Los tiempos cambiaron, sí. Ahora tiene nombre: femicidio. Ahora estamos juntas pidiendo que paren de matarnos, pidiendo que se termine la justicia patriarcal que revictimiza y hace de la impunidad su bandera.

Es un libro tan duro como real, eso lo hace necesario.

Por Agustina Ferreyra

Lectura recomendada: «Nosotras, Historias De Mujeres» de Rosa Montero.

Resulta que en el año 1995, Rosa Montero publicó un libro que se llama Historias de mujeres. En ese entonces se había dado cuenta que la historia en general estaba contada por hombres y basada en hombres.

Se puso a buscar mujeres que habían formado parte de hechos y momentos históricos, sin importar si habían sido buenas o malas, si habían sido las heroínas o las villanas, simplemente quería encontrar las acciones de esas mujeres que fueron y estuvieron. Era escasa la información que había y le costó mucho llegar a esos perfiles que fueron eliminados de una realidad que fue y que ahora estaba siendo contada.

El libro tuvo una recepción buenísima y en el año 2007 salió una nueva edición un poco ampliada. Y acá viene la mejor parte: con el gran movimiento y la gran repercusión que tuvieron las huelgas feministas y los paros de mujeres, tanto en España como en América Latina, en el año 2018 se volvió a editar el libro y fue lanzado nuevamente. Esta vez con un nuevo prólogo y dividido en tres partes: escupiendo fuego, historias de mujeres, y un hervor de mujeres.

Añadiendo de esta manera noventa nuevos retratos al libro que fue publicado hace más de veinte años por primera vez.

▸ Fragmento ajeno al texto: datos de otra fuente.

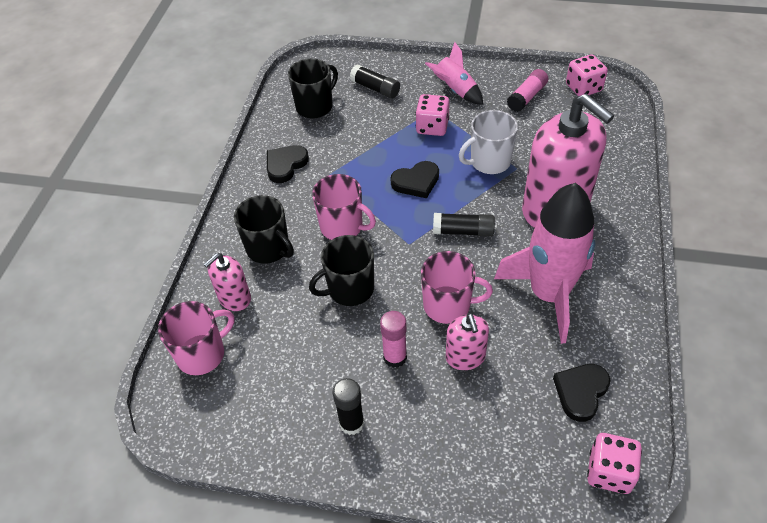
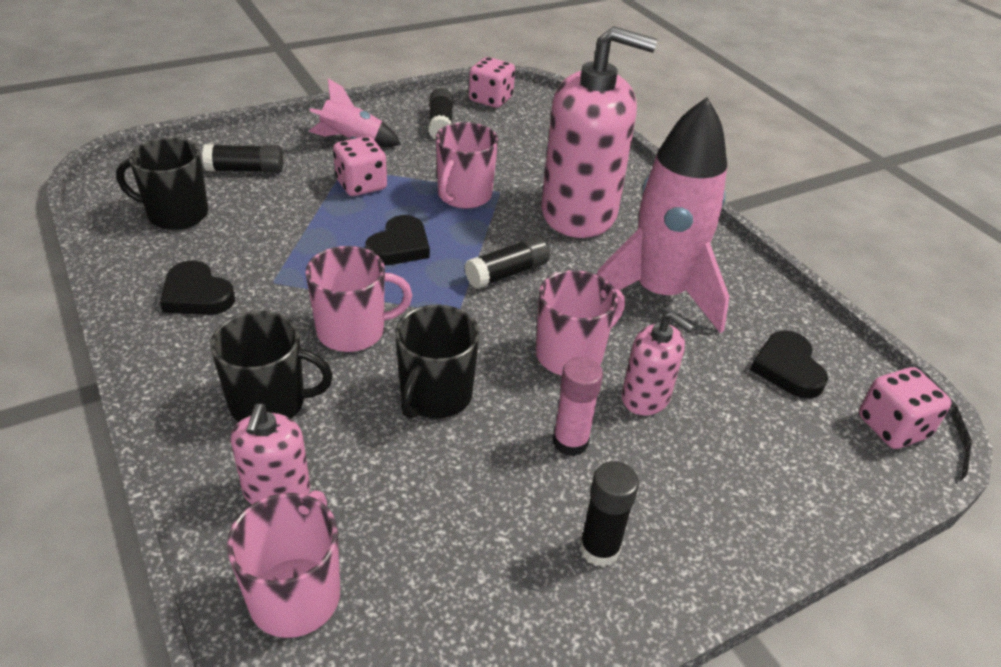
camera: 45 degrees left, 10 degrees down
(285, 165) = (196, 294): black heart -> black heart turned 45 degrees counterclockwise
(315, 106) = (176, 214): black mug -> black mug turned 90 degrees counterclockwise
(489, 162) = (464, 196): white mug -> pink mug
(527, 97) = (440, 124): pink glue stick -> black glue stick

Como dice la propia autora en esta nueva edición: “Ya va siendo hora de que dejemos de creer que la deconstrucción del sexismo es cosa de chicas, cuando en realidad se trata de una causa común que nos implica a todos. Como es obvio, el cambio del rol de la mujer supone un cambio equivalente del rol del hombre de manera que estamos hablando de un nuevo tipo de sociedad, de una nueva forma de vivir que nos afecta y nos debería interesar tanto a unas como a otros”.